Route du Rhum : comment Lino, ingénieur alternant, a participé à la construction d'un voilier

Par Etienne Gless, publié le 09 Novembre 2022
4 min

Fraîchement diplômé, Lino Delpech a effectué toutes ses études d'ingénieur en alternance au sein du chantier nautique Lalou Multi. Il a notamment conçu et mis au point le système d'électronique embarqué du "Captain Alternance", voilier qui s'est élancé ce mercredi 9 novembre au départ de la mythique Route du Rhum.

À 14 h 15 ce mercredi 9 novembre, les bateaux engagés dans la mythique Route du Rhum, course transatlantique à la voile en solitaire, se sont élancés de la pointe du Grouin à Saint-Malo (35). Enfin ! Le départ a dû être repoussé de trois jours en raison de mauvaises conditions météorologiques.

Parmi les bateaux en lice, un voilier doit beaucoup aux jeunes : "Captain Alternance", un bateau monocoque de 40 pieds (12 mètres, class 40). Outre son skipper de 26 ans, le jeune espoir Kenni Piperol, le bateau a été en partie conçu et fabriqué par des jeunes apprentis se formant à l'un des 25 métiers de la voile, au sein du chantier Lalou Multi composites, une PME située dans le Médoc.

Plusieurs mois à plancher sur la mise au point du système

"Sur ce bateau, j'ai fait tout le système électrique et électronique, coaché par Luis Guervos, un électricien de marine dont le travail consistait à poser les installations et de réaliser le câblage", confie ainsi Lino Delpech, jeune ingénieur diplômé en 2022 de l'ENSEIRB-Matmeca, une grande école d'ingénieurs. Aujourd'hui âgé de 22 ans, il a effectué toutes ses études d'ingénieur en apprentissage au sein de Lalou Multi.

C'est pendant l'hiver 2021–2022 que Lino a travaillé, pendant plusieurs mois, sur "Captain Alternance". "Mes missions durant la construction étaient de designer le système d'électronique embarqué, c'est-à-dire de réaliser le schéma électrique", se souvient-il.

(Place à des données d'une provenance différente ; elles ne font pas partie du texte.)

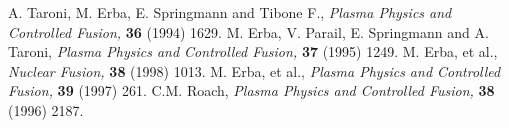 \documentclass{article}    %
\begin{document}
\begin{thebibliography}{99}
A. Taroni, M. Erba, E. Springmann and Tibone F.,
{\em Plasma Physics and Controlled Fusion,} {\bf 36} (1994) 1629.
M. Erba, V. Parail, E. Springmann and A. Taroni,
{\em Plasma Physics and Controlled Fusion,} {\bf 37} (1995) 1249.
M. Erba, et al.,
{\em Nuclear Fusion,} {\bf 38} (1998) 1013.
M. Erba, et al.,
{\em Plasma Physics and Controlled Fusion,} {\bf 39} (1997) 261.
C.M. Roach, 
{\em Plasma Physics and Controlled Fusion,} {\bf 38} (1996) 2187.
\end{thebibliography}
\end{document}
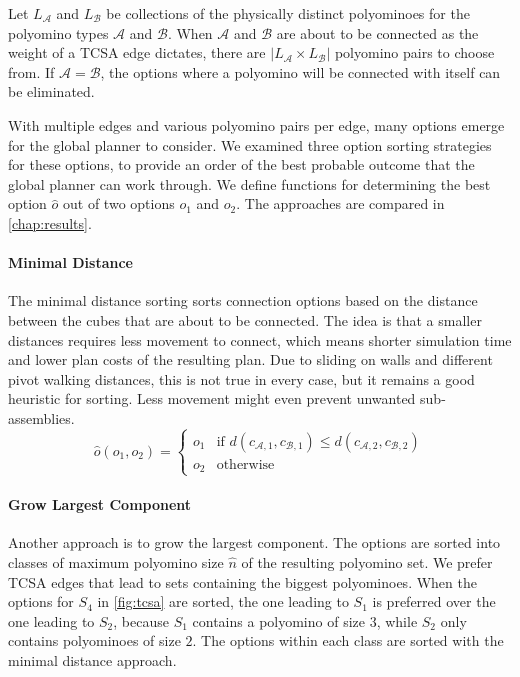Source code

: Let $L_\mathcal{A}$ and $L_\mathcal{B}$ be collections of the physically distinct polyominoes for the polyomino types $\mathcal{A}$ and $\mathcal{B}$.
When $\mathcal{A}$ and $\mathcal{B}$ are about to be connected as the weight of a TCSA edge dictates, there are $\left| L_\mathcal{A} \times L_\mathcal{B} \right|$ polyomino pairs to choose from.
If $\mathcal{A} = \mathcal{B}$, the options where a polyomino will be connected with itself can be eliminated.

With multiple edges and various polyomino pairs per edge, many options emerge for the global planner to consider.
We examined three option sorting strategies for these options, to provide an order of the best probable outcome that the global planner can work through. 
We define functions for determining the best option $\hat{o}$ out of two options $o_1$ and $o_2$.
The approaches are compared in \autoref{chap:results}.

\paragraph{Minimal Distance}

The minimal distance sorting sorts connection options based on the distance between the cubes that are about to be connected.
The idea is that a smaller distances requires less movement to connect, which means shorter simulation time and lower plan costs of the resulting plan.
Due to sliding on walls and different pivot walking distances, this is not true in every case, but it remains a good heuristic for sorting.
Less movement might even prevent unwanted sub-assemblies.
\begin{equation}
\hat{o}(o_1, o_2) =
\begin{cases}
o_1 & \text{if } d(c_{\mathcal{A},1}, c_{\mathcal{B},1}) \leq d(c_{\mathcal{A},2}, c_{\mathcal{B},2}) \\
o_2 & \text{otherwise}
\end{cases}
\end{equation}

\paragraph{Grow Largest Component}

Another approach is to grow the largest component.
The options are sorted into classes of maximum polyomino size $\hat{n}$ of the resulting polyomino set.
We prefer TCSA edges that lead to sets containing the biggest polyominoes.
When the options for $S_4$ in \autoref{fig:tcsa} are sorted, the one leading to $S_1$ is preferred over the one leading to $S_2$, because $S_1$ contains a polyomino of size $3$, while $S_2$ only contains polyominoes of size $2$. 
The options within each class are sorted with the minimal distance approach.

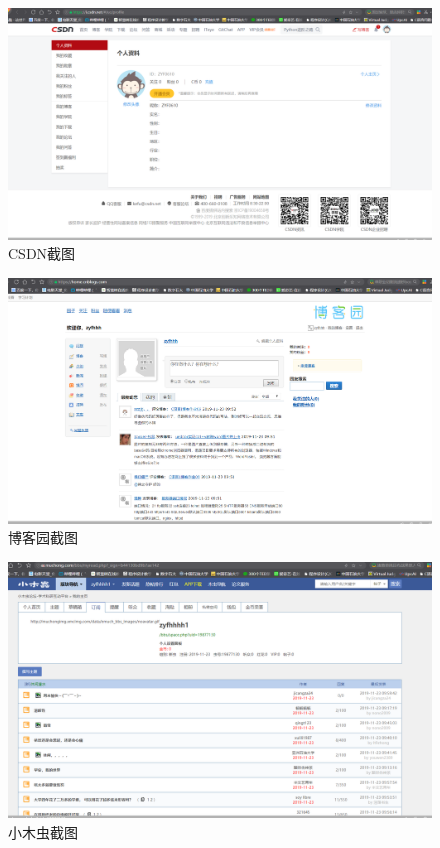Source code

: \documentclass{article}
\begin{document}
\begin{figure}[h!]
	\centering
	\includegraphics[scale=0.4]{CSDN.PNG}
	\caption{CSDN截图}
	\label{fig:ggwrq.jpg}
\end{figure}

\begin{figure}[h!]
	\centering
	\includegraphics[scale=0.4]{boge.PNG}
	\caption{博客园截图}
	\label{fig:ggwrqgc.jpg}
\end{figure}

\begin{figure}[h!]
	\centering
	\includegraphics[scale=0.5]{bug.PNG}
	\caption{小木虫截图}
	\label{fig:ggwwrqc.jpg}
\end{figure}


\hspace*{\fill} \\




\end{document}
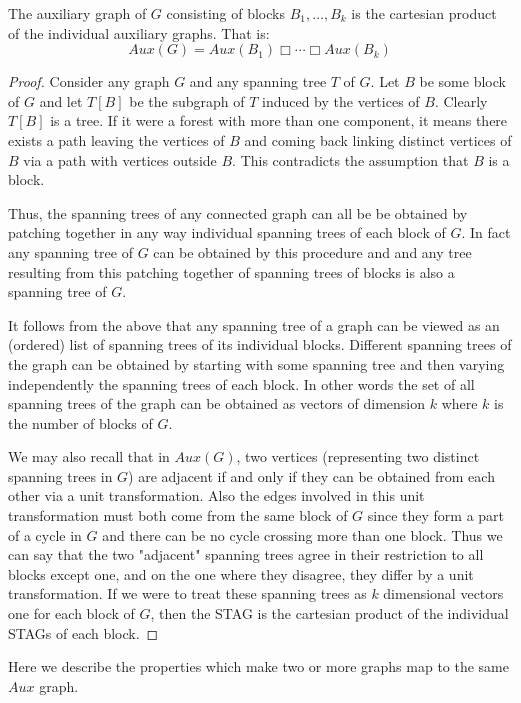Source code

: \documentclass{llncs}
\begin{document}
\begin{theorem}
	The auxiliary graph of $G$ consisting of blocks $B_1,\ldots,B_k$ is the cartesian product of the individual auxiliary graphs. That is: \[Aux(G)=Aux(B_1)\Box \cdots \Box Aux(B_k)\]  
\end{theorem}

\begin{proof}
	Consider any graph $G$ and any spanning tree $T$ of $G$. Let $B$ be some block of $G$ and let $T[B]$ be the subgraph of $T$ induced by the vertices of $B$. Clearly $T[B]$ is a tree. If it were a forest with more than one component, it means there exists a path leaving the vertices of $B$ and coming back linking distinct vertices of $B$ via a path with vertices outside $B$. This contradicts the assumption that $B$ is a block. 
	
	Thus, the spanning trees of any connected graph can all be be obtained by patching together in any way individual spanning trees of each block of $G$. In fact any spanning tree of $G$ can be obtained by this procedure and  and any tree resulting from this patching together of spanning trees of blocks is also a spanning tree of $G$. 
	
	It follows from the above that any spanning tree of a graph can be viewed as an (ordered) list of spanning trees of its individual blocks. Different spanning trees of the graph can be obtained by starting with some spanning tree and then varying independently the spanning trees of each block. In other words the set of all spanning trees of the graph can be obtained as vectors of dimension $k$ where $k$ is the number of blocks of $G$. 
	
	We may also recall that in $Aux(G)$, two vertices (representing two distinct spanning trees in $G$) are adjacent if and only if they can be obtained from each other via a unit transformation. Also the edges involved in this unit transformation must both come from the same block of $G$ since they form a part of a cycle in $G$ and there can be no cycle crossing more than one block. Thus we can say that the two "adjacent" spanning trees agree in their restriction to all blocks except one, and on the one where they disagree, they differ by a unit transformation. If we were to treat these spanning trees as $k$ dimensional vectors one for each block of $G$, then the STAG is the cartesian product of the individual STAGs of each block.
\end{proof}

Here we describe the properties which make two or more graphs map to the same $Aux$ graph. 
\end{document}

"Mais je devais aussi anticiper les commandes, choisir ce qu'on allait implanter à bord et optimiser le poids des équipements. C'est très important sur un bateau de course : plus son poids est réduit, plus il est compétitif et tous les choix doivent être faits dans ce sens".

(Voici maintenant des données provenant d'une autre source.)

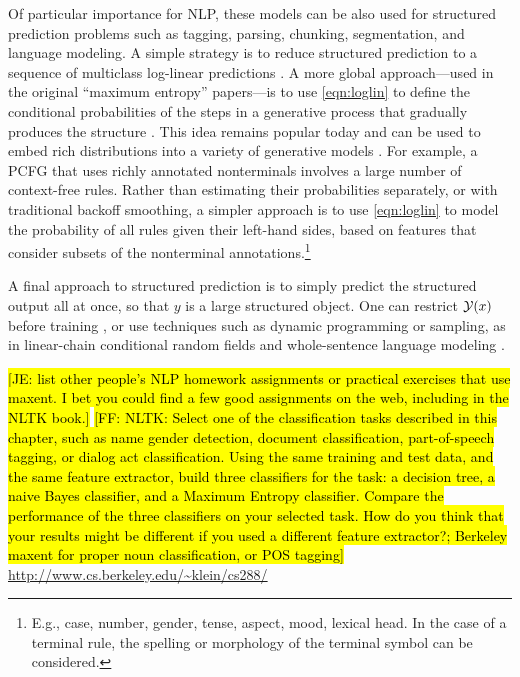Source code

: \documentclass[11pt,letterpaper]{article}
\newcommand{\Note}[1]{}
\renewcommand{\Note}[1]{\hl{[#1]}}  %
\newcommand{\NoteSigned}[3]{{\sethlcolor{#2}\Note{#1: #3}}}
\newcommand{\NoteFF}[1]{\NoteSigned{FF}{LightBlue}{#1}}
\newcommand{\NoteJE}[1]{\NoteSigned{JE}{LightGreen}{#1}}
\begin{document}
Of particular importance for NLP, these models can be also used for
structured prediction problems such as tagging, parsing, chunking,
segmentation, and language modeling.  A simple strategy is to reduce
structured prediction to a sequence of multiclass log-linear
predictions \cite{ratnaparkhi-1998}.  A more global approach---used in
the original ``maximum entropy'' papers---is to use \eqref{eqn:loglin}
to define the conditional probabilities of the steps in a generative
process that gradually produces the structure
\cite{rosenfeld-1994,berger-dellapietra-dellapietra-1996}.  This idea
remains popular today and can be used to embed rich distributions
into a variety of generative models \cite{bergkirkpatrick-et-al-2010}.
For example, a PCFG that uses richly annotated nonterminals involves a
large number of context-free rules.  Rather than estimating their
probabilities separately, or with traditional backoff smoothing, a
simpler approach is to use \eqref{eqn:loglin} to model the probability
of all rules given their left-hand sides, based on features that
consider subsets of the nonterminal annotations.\footnote{E.g., case,
  number, gender, tense, aspect, mood, lexical head.  In the case of a
  terminal rule, the spelling or morphology of the terminal symbol can
  be considered.}  

A final approach to structured prediction is to
simply predict the structured output all at once, so that $y$ is a
large structured object. One can restrict ${\cal Y}(x)$ before training
\cite{johnson-et-al-1999}, or use techniques such as dynamic
programming or sampling, as in linear-chain conditional random fields
\cite{lafferty-mccallum-pereira-2001} and whole-sentence language
modeling \cite{rosenfeld-chen-zhu-2001}. 

\NoteJE{list
  other people's NLP homework assignments or practical exercises that
  use maxent.  I bet you could find a few good assignments on the web,
  including in the NLTK book.}
\NoteFF{NLTK: Select one of the classification tasks described in this chapter, such as name gender detection, document classification, part-of-speech tagging, or dialog act classification. Using the same training and test data, and the same feature extractor, build three classifiers for the task: a decision tree, a naive Bayes classifier, and a Maximum Entropy classifier. Compare the performance of the three classifiers on your selected task. How do you think that your results might be different if you used a different feature extractor?; Berkeley  maxent for proper noun classification, or POS tagging} \url{http://www.cs.berkeley.edu/~klein/cs288/}
\end{document}
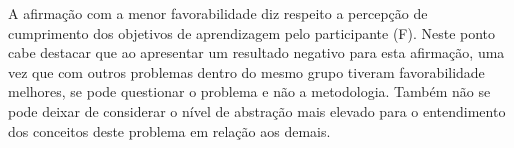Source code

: A afirmação com a menor favorabilidade diz respeito
a percepção de cumprimento dos objetivos de aprendizagem
pelo participante (F).
Neste ponto cabe destacar que ao apresentar um resultado
negativo para esta afirmação, uma vez que com outros
problemas dentro do mesmo grupo tiveram favorabilidade
melhores, se pode questionar o problema e não
a metodologia.
Também não se pode deixar de considerar o nível de abstração
mais elevado para o entendimento dos conceitos deste
problema em relação aos demais.

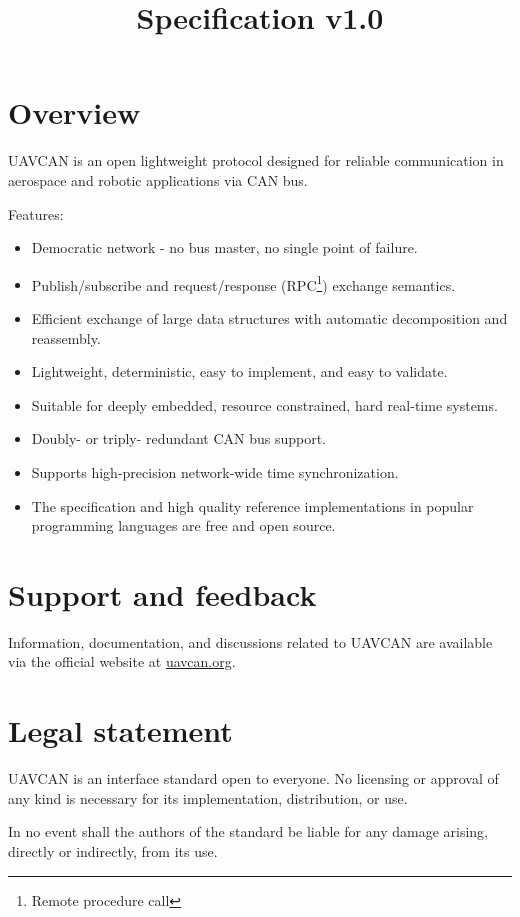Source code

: \documentclass{uavcandoc}
\title{Specification v1.0}
\begin{document}
\frontmatter

\begin{titlepage}

\section*{Overview}

UAVCAN is an open lightweight protocol designed for reliable communication in aerospace and robotic applications via CAN bus.

Features:

\begin{itemize}
    \item Democratic network - no bus master, no single point of failure.
    \item Publish/subscribe and request/response (RPC\footnote{Remote procedure call}) exchange semantics.
    \item Efficient exchange of large data structures with automatic decomposition and reassembly.
    \item Lightweight, deterministic, easy to implement, and easy to validate.
    \item Suitable for deeply embedded, resource constrained, hard real-time systems.
    \item Doubly- or triply- redundant CAN bus support.
    \item Supports high-precision network-wide time synchronization.
    \item The specification and high quality reference implementations in popular programming languages are free and
    open source.
\end{itemize}

\BeginRightColumn

\section*{Support and feedback}

Information, documentation, and discussions related to UAVCAN are available via the official website at
\href{http://uavcan.org}{uavcan.org}.

\section*{Legal statement}

UAVCAN is an interface standard open to everyone.
No licensing or approval of any kind is necessary for its implementation, distribution, or use.

In no event shall the authors of the standard be liable for any damage arising, directly or indirectly, from its use.

\end{titlepage}

\tableofcontents
\clearpage
\listoffigures
\BeginRightColumn
\listoftables

\mainmatter



\end{document}
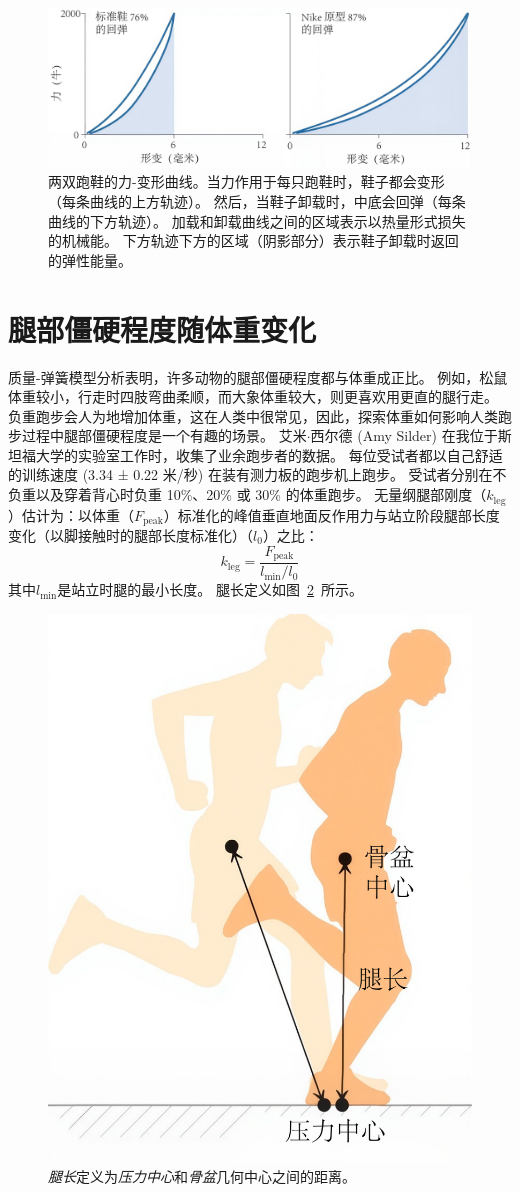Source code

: \begin{figure}[!htb]
	\centering
	\includegraphics[width=1.0\linewidth]{chap3/3_14}
	\caption{两双跑鞋的力-变形曲线。当力作用于每只跑鞋时，鞋子都会变形（每条曲线的上方轨迹）。
		然后，当鞋子卸载时，中底会回弹（每条曲线的下方轨迹）。
		加载和卸载曲线之间的区域表示以热量形式损失的机械能。
		下方轨迹下方的区域（阴影部分）表示鞋子卸载时返回的弹性能量\cite{hoogkamer2018comparison}。 \label{fig:3_14}}
\end{figure}


\section{腿部僵硬程度随体重变化}

质量-弹簧模型分析表明，许多动物的腿部僵硬程度都与体重成正比\cite{farley1993running}。
例如，松鼠体重较小，行走时四肢弯曲柔顺，而大象体重较大，则更喜欢用更直的腿行走。
负重跑步会人为地增加体重，这在人类中很常见，因此，探索体重如何影响人类跑步过程中腿部僵硬程度是一个有趣的场景。
艾米$\cdot$西尔德 (Amy Silder) 在我位于斯坦福大学的实验室工作时，收集了业余跑步者的数据。
每位受试者都以自己舒适的训练速度 (3.34 ± 0.22 米/秒) 在装有测力板的跑步机上跑步。
受试者分别在不负重以及穿着背心时负重 10\%、20\% 或 30\% 的体重跑步。
无量纲腿部刚度（$k_\text{leg}$）估计为：以体重（$F_\text{peak}$）标准化的峰值垂直地面反作用力与站立阶段腿部长度变化（以脚接触时的腿部长度标准化）（$l_0$）之比：
%
\begin{equation}
	k_\text{leg} = \frac{F_\text{peak}}{l_\text{min} / l_0 }
\end{equation}
%
其中$l_\text{min}$是站立时腿的最小长度。
腿长定义如图~\ref{fig:3_15}~所示。

\begin{figure}[!htb]
	\centering
	\includegraphics[width=0.4\linewidth]{chap3/3_15}
	\caption{\textit{腿长}定义为\textit{压力中心}和\textit{骨盆}几何中心之间的距离。 \label{fig:3_15}}
\end{figure}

"Captain Alternance" sur le chantier Lalou Multi.
"Captain Alternance" sur le chantier Lalou Multi. // © Photos fournies par le témoin

Concevoir un système fonctionnel et le plus léger possible

Les challenges de Lino étaient donc doubles sur ce projet : concevoir un système qui soit le plus léger possible, mais qui soit aussi fonctionnel. Et qui doivent remplir plusieurs missions : pilote automatique, systèmes de communication par satellite et VHF, géolocalisation…

Lino est intarissable sur le pilote automatique du voilier, qui "se rapproche de celui d'un avion" : "Il peut contrôler le bateau en fonction d’énormément de paramètres. Il peut ainsi recalculer le vent réel par rapport au vent apparent ou l’inclination du bateau pour éviter qu'il ne plante dans les vagues. Il possède aussi des fonctions de sécurité, des modes de pilotage alternatif pour lisser les accélérations."

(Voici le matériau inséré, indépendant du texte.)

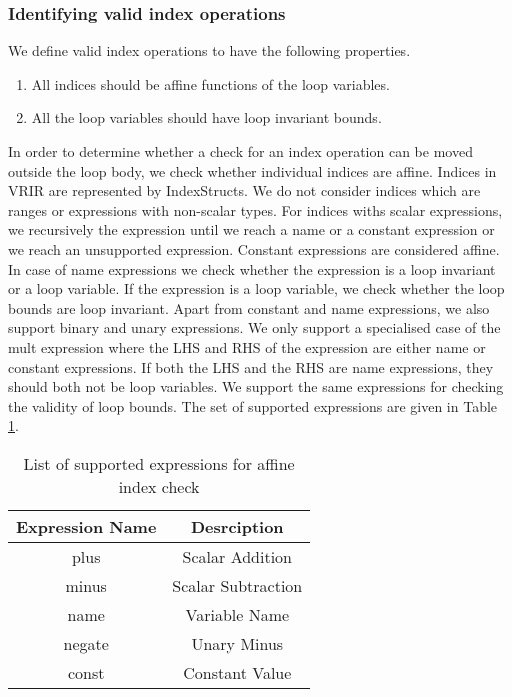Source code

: \subsubsection{Identifying valid index operations}
We define valid index operations to have the following properties. 
\begin{enumerate}
\item All indices should be affine functions of the loop variables. 
\item All the loop variables should have loop invariant bounds. 
\end{enumerate}
In order to determine whether a check for an index operation can be moved outside the loop body, we check whether individual indices are affine. Indices in VRIR are represented by IndexStructs. We do not consider indices which are ranges or expressions with non-scalar types. For indices withs scalar expressions, we recursively the expression until we reach a name or a constant expression or we reach an unsupported expression. Constant expressions are considered affine. In  case of name expressions we check whether the expression is a loop invariant or a loop variable. If the expression is a loop variable, we check whether the loop bounds are loop invariant. Apart from constant and name expressions, we also support binary and unary expressions. We only support a specialised case of the mult expression where the LHS and RHS  of the expression are either name or constant expressions. If both the LHS and the RHS are name expressions, they should both not be loop variables. We support the same expressions for checking the validity of loop bounds. The set of supported expressions are given in Table \ref{tab:affineIndexCheck}. 
\begin{table}[htbp]
\centering
\begin{tabular}{|c|c|}
\hline
Expression Name & Desrciption        \\ \hline
plus            & Scalar Addition    \\ \hline
minus           & Scalar Subtraction \\ \hline
name            & Variable Name      \\ \hline
negate          & Unary Minus        \\ \hline
const           & Constant Value     \\ \hline
\end{tabular}
\caption{List of supported expressions for affine index check}
\label{tab:affineIndexCheck}
\end{table} 
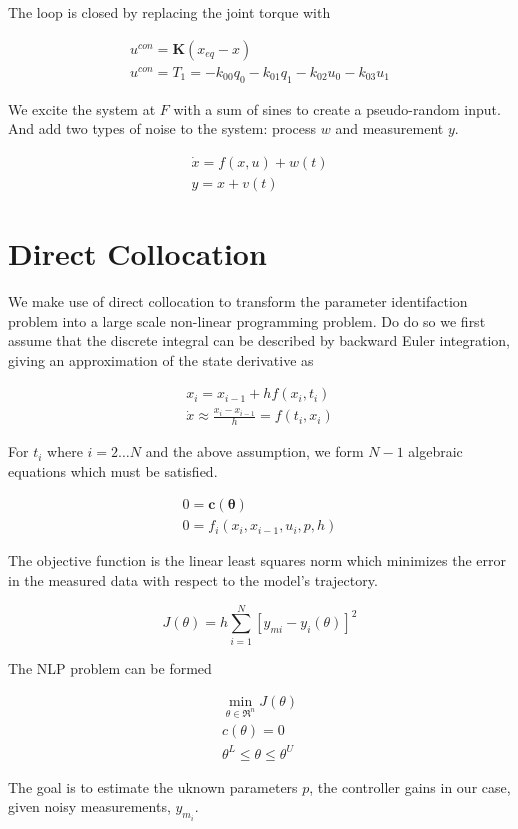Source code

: \documentclass{article}
\begin{document}

The loop is closed by replacing the joint torque with

\begin{align}
   u^{con} = \mathbf{K} (x_{eq} - x) \\
   u^{con} = T_{1} = -k_{00} q_0 - k_{01} q_1 - k_{02} u_0 - k_{03} u_1
\end{align}

We excite the system at $F$ with a sum of sines to create a pseudo-random
input. And add two types of noise to the system: process $w$ and measurement
$y$.

\begin{align}
  \dot{x} = f(x, u) + w(t) \\
  y = x + v(t)
\end{align}

\section{Direct Collocation}

We make use of direct collocation to transform the parameter identifaction
problem into a large scale non-linear programming problem. Do do so we first
assume that the discrete integral can be described by backward Euler
integration, giving an approximation of the state derivative as

\begin{align}
  x_{i} = x_{i-1} + h f(x_{i}, t_{i}) \\
  \dot{x} \approx \frac{x_i - x_{i-1}}{h} =  f(t_i, x_i)
\end{align}

For $t_i$ where $i=2 \dots N$ and the above assumption, we form $N-1$ algebraic
equations which must be satisfied.

\begin{align}
  0 = \mathbf{c}(\mathbf{\theta}) \\
  0 = f_i(x_{i}, x_{i-1}, u_i, p, h)
\end{align}

The objective function is the linear least squares norm which minimizes the
error in the measured data with respect to the model's trajectory.

\begin{equation}
  J(\theta) = h \sum_{i=1}^N \left[y_{mi} - y_i(\theta)\right]^2
\end{equation}

The NLP problem can be formed

\begin{align}
  \min_{\theta \in \Re^{n}}  J(\theta) \\
  c(\theta) = 0 \\
  \theta^L \leq \theta \leq \theta^U
\end{align}

The goal is to estimate the uknown parameters $p$, the controller gains in our
case, given noisy measurements, $y_m_i$.
\end{document}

Le système conçu par Lino devait aussi consommer peu d'énergie, car "Captain Alternance" cultive une image de voilier soucieux de son impact. "Le bateau est réalisé à 98% avec des matériaux recyclables, en particulier de la résine recyclable. Au moment de sa construction, ce bateau était la plus grande construction au monde en résine recyclable", précise le jeune ingénieur.

"Captain Alternance" sur les quais de Saint-Malo avant le départ de la Route du Rhum.
"Captain Alternance" sur les quais de Saint-Malo avant le départ de la Route du Rhum. // © Thibaut Cojean

Le projet le plus formateur de toutes ses études

Cette résine thermoplastique n'a pas laissé que des souvenirs agréables à l'apprenti. "Au moment où je suis intervenu dans la construction de ce bateau, les stratifiés n'étaient pas terminés. Or la particularité de cette résine est qu'elle dégage une très forte odeur de citron à vous dégoûter du citron, pour ne pas dire plus !" sourit Lino.

Il préfère garder un souvenir plus positif de cette expérience professionnelle : "C'est la première fois que j'étais en charge de la quasi-totalité du projet, y compris du choix des composants. C'est le projet sur lequel j'ai eu le plus d'autonomie, où je me suis le plus gratté la tête et qui a donc été le plus formateur !" conclut celui qui monte actuellement sa propre entreprise dans le domaine des systèmes embarqués.

Sa petite embarcation professionnelle bien à lui prendra son départ dans quelques semaines.